* [PROMPT]:
Make a verbatim transcription of the records, without the pictures.

Extracted data entries:
/---

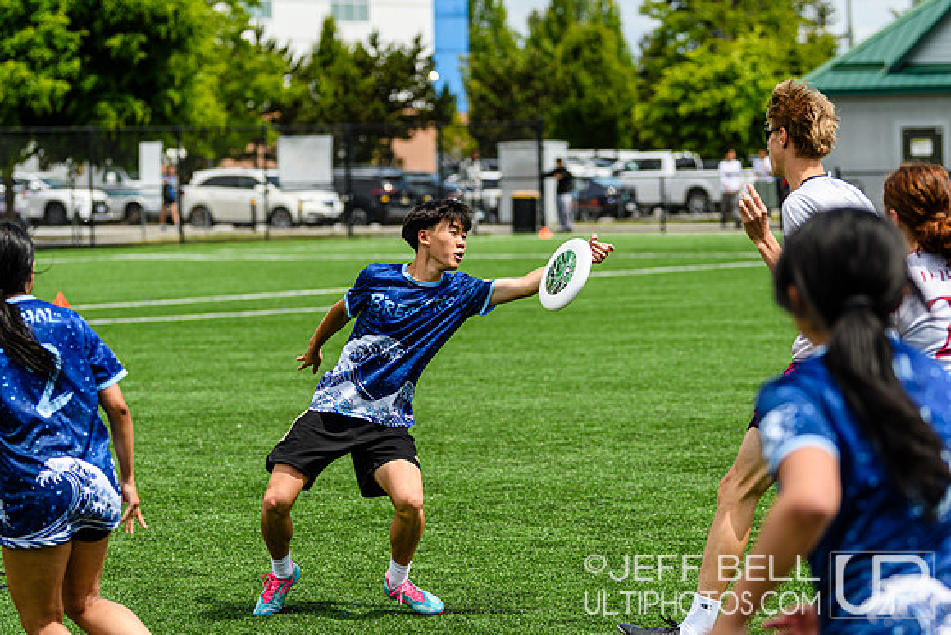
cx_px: 476
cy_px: 318
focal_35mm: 147
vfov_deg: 9.3
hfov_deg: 14.0
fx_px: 3884
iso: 100
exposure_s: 1/1600
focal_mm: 98
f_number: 3.2
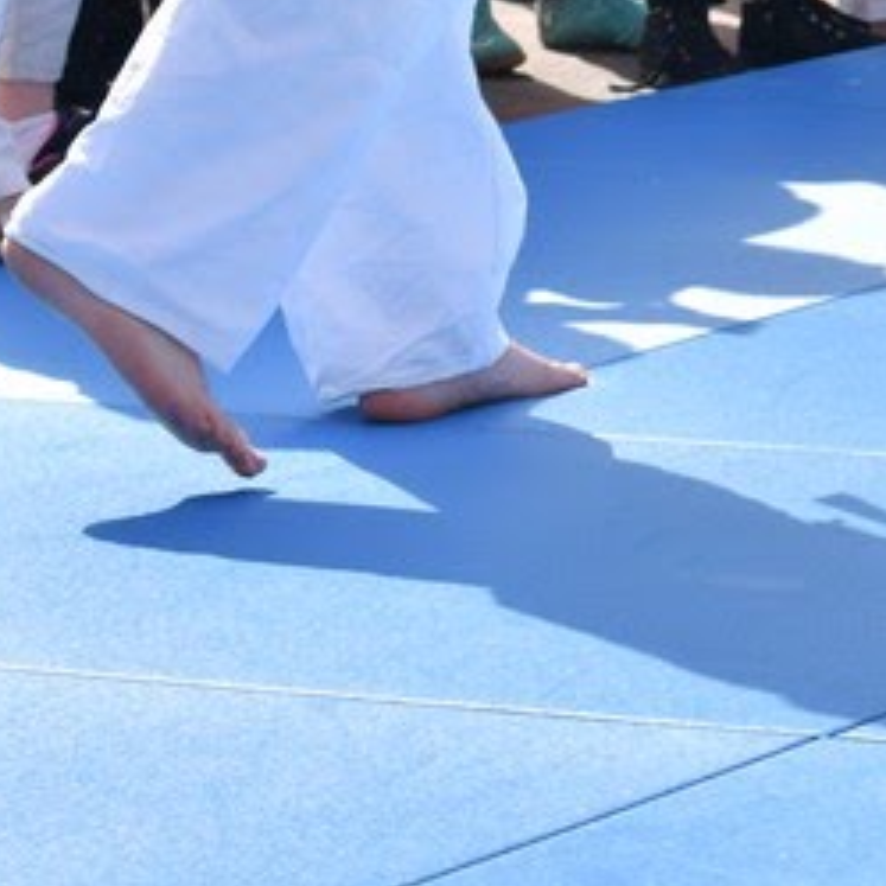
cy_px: -279
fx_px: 7587
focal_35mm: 262
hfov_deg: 6.5
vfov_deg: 6.6
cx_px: 1772
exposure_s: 1/500
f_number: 6.3
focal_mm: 50
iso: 100
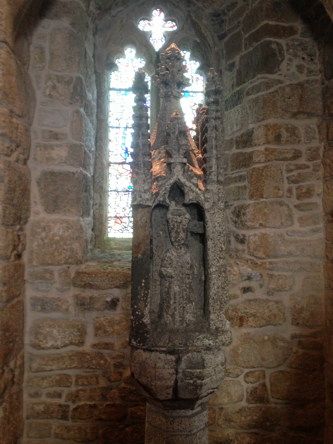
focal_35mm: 33
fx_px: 423
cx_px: 166
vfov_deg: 55.4
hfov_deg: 42.9
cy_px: 222
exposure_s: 1/20
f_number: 2.4
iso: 200
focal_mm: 4.13
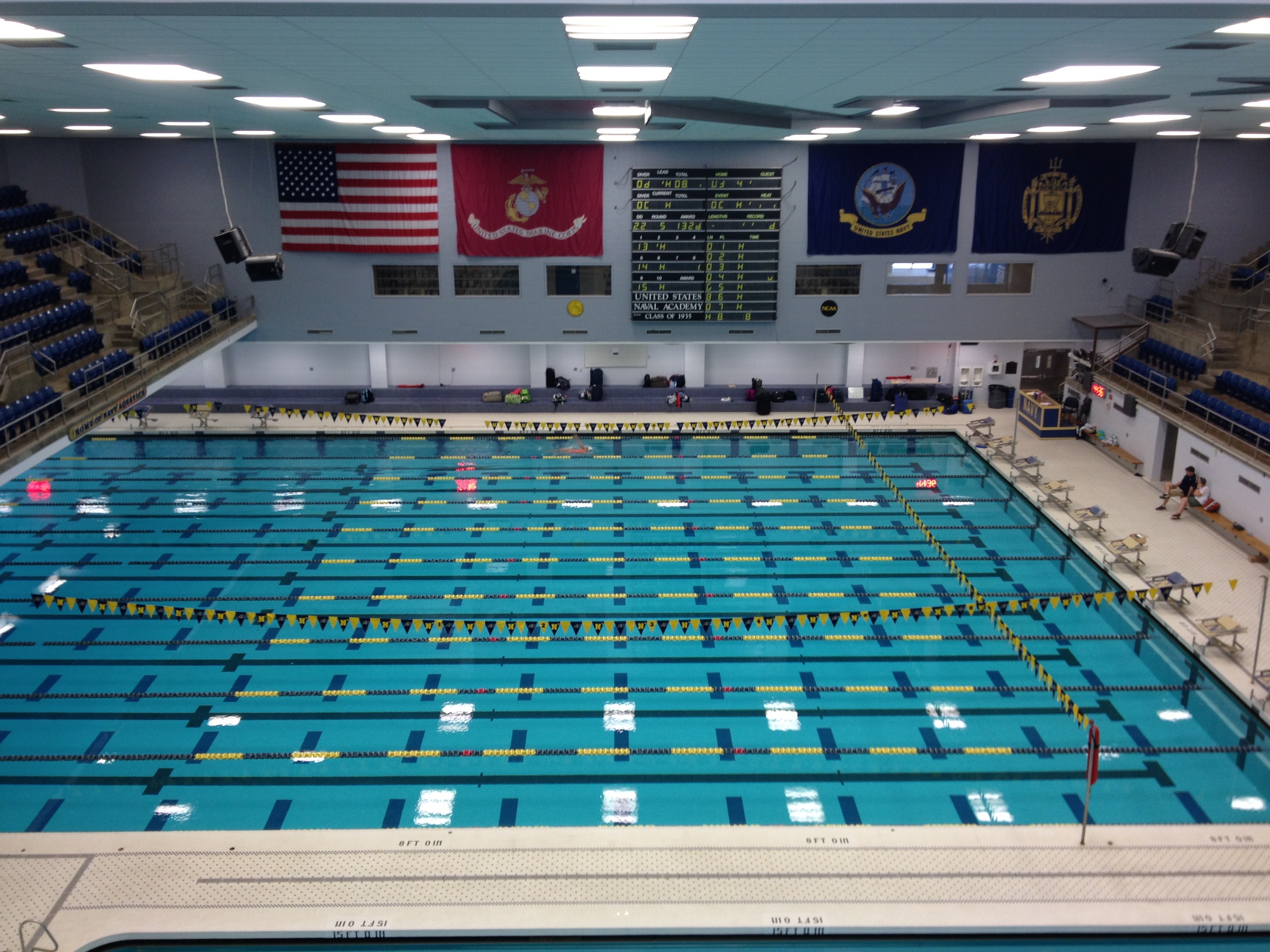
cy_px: 476
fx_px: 1284
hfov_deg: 52.6
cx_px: 635
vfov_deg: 40.7
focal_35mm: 35
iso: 50
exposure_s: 1/30
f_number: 2.4
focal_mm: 4.28
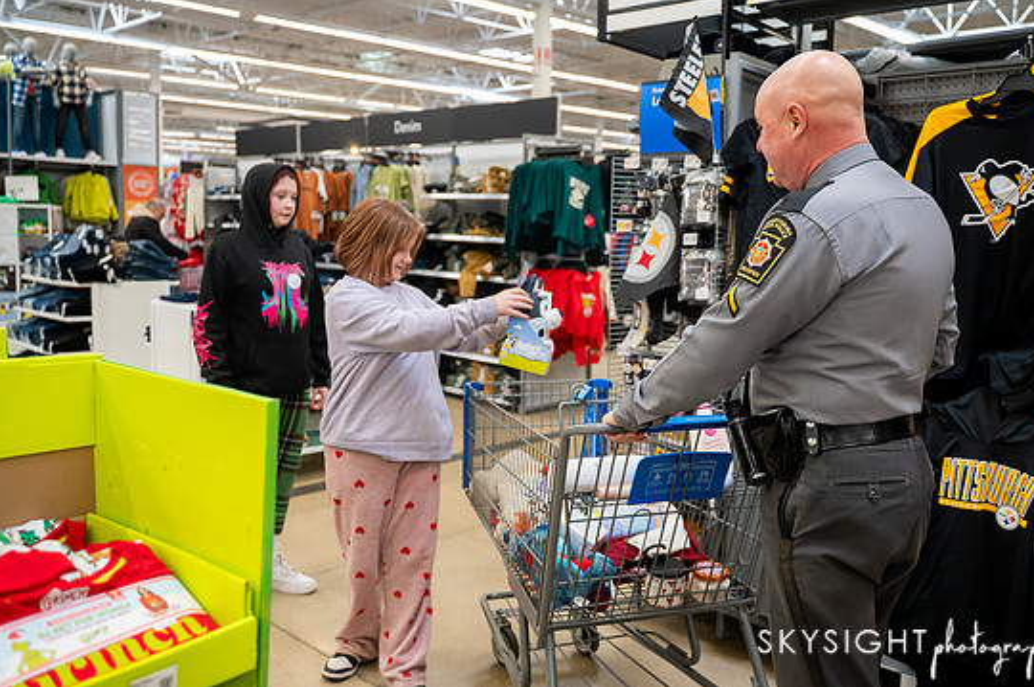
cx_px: 544
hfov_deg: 60.3
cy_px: 319
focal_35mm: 31
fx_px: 890
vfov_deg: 42.2
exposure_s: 1/500
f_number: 2.8
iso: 2000
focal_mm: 28
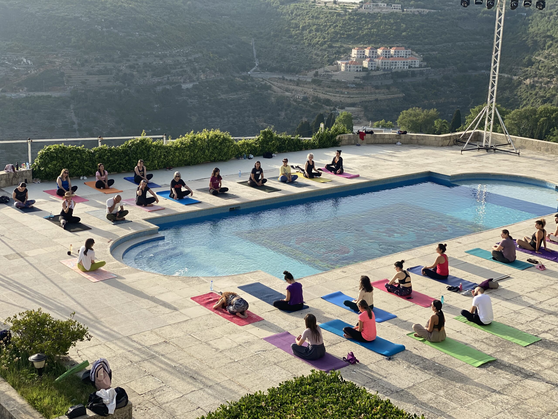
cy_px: 210
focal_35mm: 52
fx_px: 838
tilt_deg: -14.4
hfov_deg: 36.8
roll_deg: -2.4
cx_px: 279
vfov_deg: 28.0
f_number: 2
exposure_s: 1/737
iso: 20
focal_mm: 6
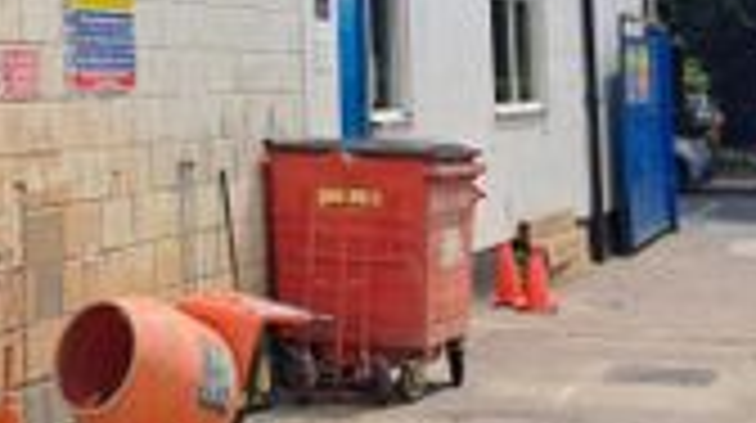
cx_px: -45
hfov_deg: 29.6
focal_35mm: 65
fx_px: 1301
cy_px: -162
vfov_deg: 17.1
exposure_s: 1/2193
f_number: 1.8
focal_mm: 4.65
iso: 32
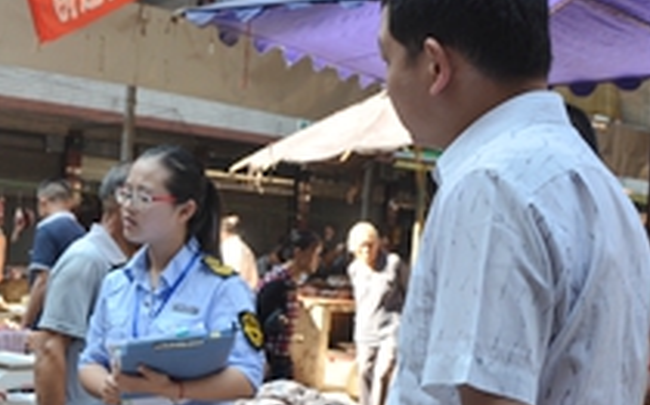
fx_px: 1349
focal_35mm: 76
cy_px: 385
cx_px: 96
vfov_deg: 16.8
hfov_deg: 26.4
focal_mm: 21
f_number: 5.6
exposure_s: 1/125
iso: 360
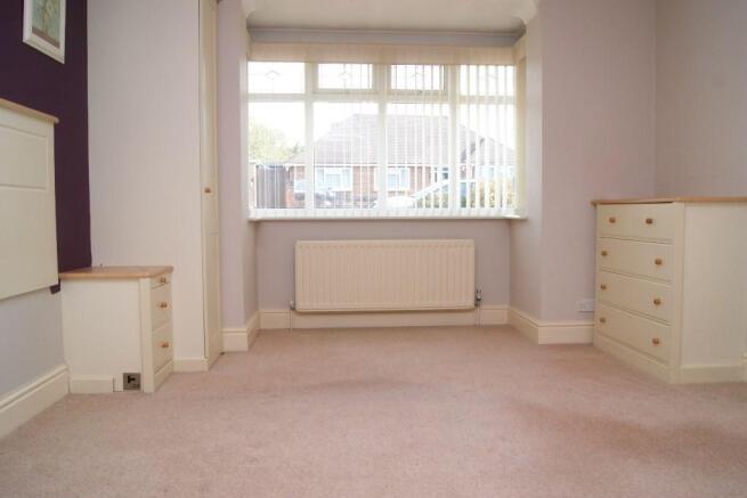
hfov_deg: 67.4
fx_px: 560
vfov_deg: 48.0
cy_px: 249
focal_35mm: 27
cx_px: 374
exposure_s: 1/80
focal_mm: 18
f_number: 8
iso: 400
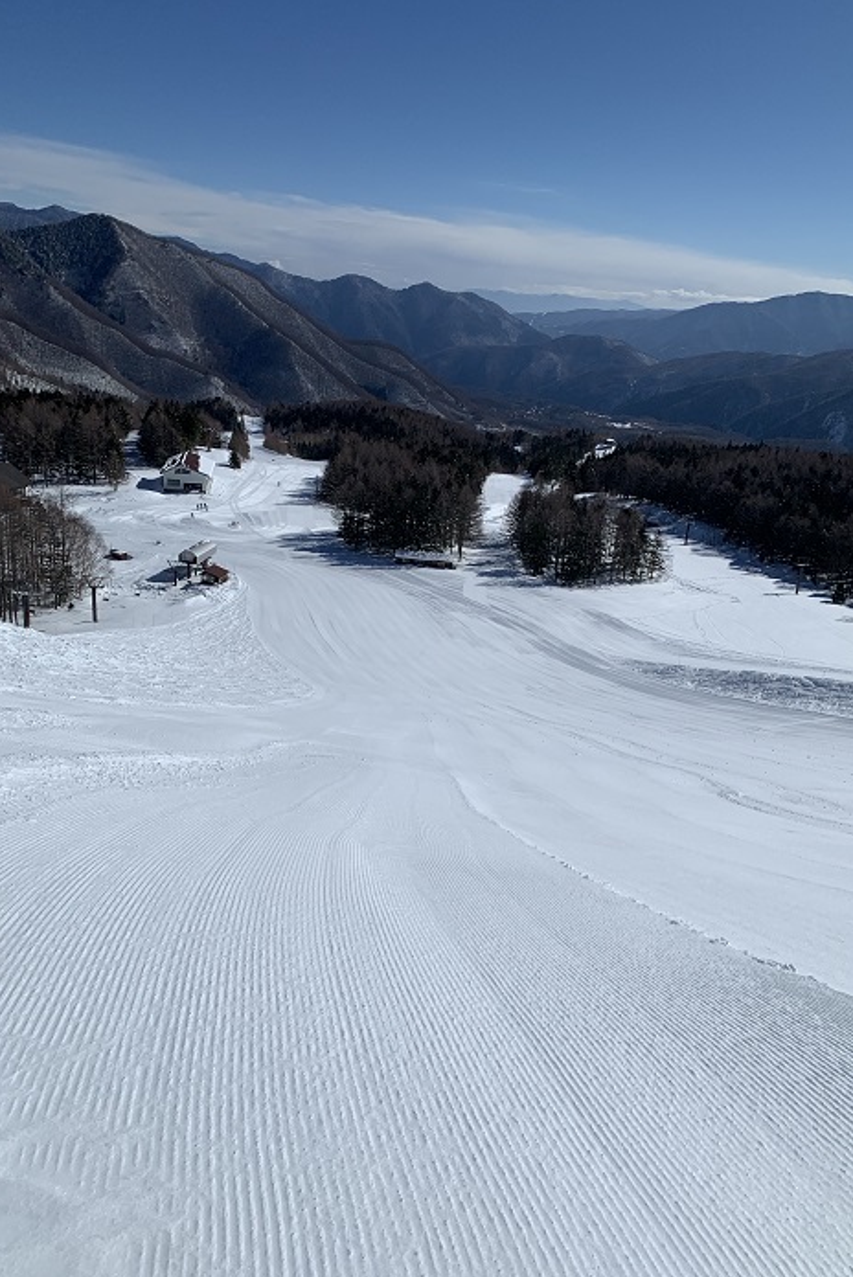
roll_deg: -4.8
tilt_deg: -17.9
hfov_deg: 46.4
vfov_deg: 65.4
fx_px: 994
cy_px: 654
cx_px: 445
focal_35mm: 28
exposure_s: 1/11765
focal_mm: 4.25
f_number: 1.8
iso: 25
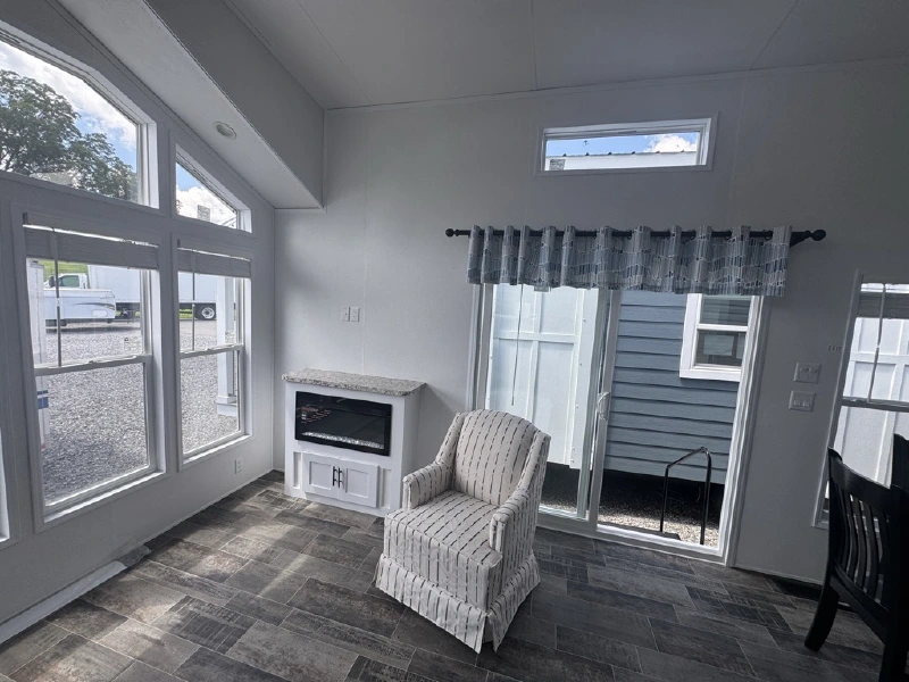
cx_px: 454
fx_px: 368
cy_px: 341
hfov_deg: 102.1
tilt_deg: -4.6
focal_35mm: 14
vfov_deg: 85.7
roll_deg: -4.0
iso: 40
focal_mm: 2.22
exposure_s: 1/340
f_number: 2.2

\---

* [EXERCISE SOLUTION]:
cx_px: 476
cy_px: 318
focal_35mm: 147
vfov_deg: 9.3
hfov_deg: 14.0
fx_px: 3884
iso: 100
exposure_s: 1/1600
focal_mm: 98
f_number: 3.2
cy_px: -279
fx_px: 7587
focal_35mm: 262
hfov_deg: 6.5
vfov_deg: 6.6
cx_px: 1772
exposure_s: 1/500
f_number: 6.3
focal_mm: 50
iso: 100
focal_35mm: 33
fx_px: 423
cx_px: 166
vfov_deg: 55.4
hfov_deg: 42.9
cy_px: 222
exposure_s: 1/20
f_number: 2.4
iso: 200
focal_mm: 4.13
cy_px: 476
fx_px: 1284
hfov_deg: 52.6
cx_px: 635
vfov_deg: 40.7
focal_35mm: 35
iso: 50
exposure_s: 1/30
f_number: 2.4
focal_mm: 4.28
cx_px: 544
hfov_deg: 60.3
cy_px: 319
focal_35mm: 31
fx_px: 890
vfov_deg: 42.2
exposure_s: 1/500
f_number: 2.8
iso: 2000
focal_mm: 28
cy_px: 210
focal_35mm: 52
fx_px: 838
tilt_deg: -14.4
hfov_deg: 36.8
roll_deg: -2.4
cx_px: 279
vfov_deg: 28.0
f_number: 2
exposure_s: 1/737
iso: 20
focal_mm: 6
cx_px: -45
hfov_deg: 29.6
focal_35mm: 65
fx_px: 1301
cy_px: -162
vfov_deg: 17.1
exposure_s: 1/2193
f_number: 1.8
focal_mm: 4.65
iso: 32
fx_px: 1349
focal_35mm: 76
cy_px: 385
cx_px: 96
vfov_deg: 16.8
hfov_deg: 26.4
focal_mm: 21
f_number: 5.6
exposure_s: 1/125
iso: 360
hfov_deg: 67.4
fx_px: 560
vfov_deg: 48.0
cy_px: 249
focal_35mm: 27
cx_px: 374
exposure_s: 1/80
focal_mm: 18
f_number: 8
iso: 400
roll_deg: -4.8
tilt_deg: -17.9
hfov_deg: 46.4
vfov_deg: 65.4
fx_px: 994
cy_px: 654
cx_px: 445
focal_35mm: 28
exposure_s: 1/11765
focal_mm: 4.25
f_number: 1.8
iso: 25
cx_px: 454
fx_px: 368
cy_px: 341
hfov_deg: 102.1
tilt_deg: -4.6
focal_35mm: 14
vfov_deg: 85.7
roll_deg: -4.0
iso: 40
focal_mm: 2.22
exposure_s: 1/340
f_number: 2.2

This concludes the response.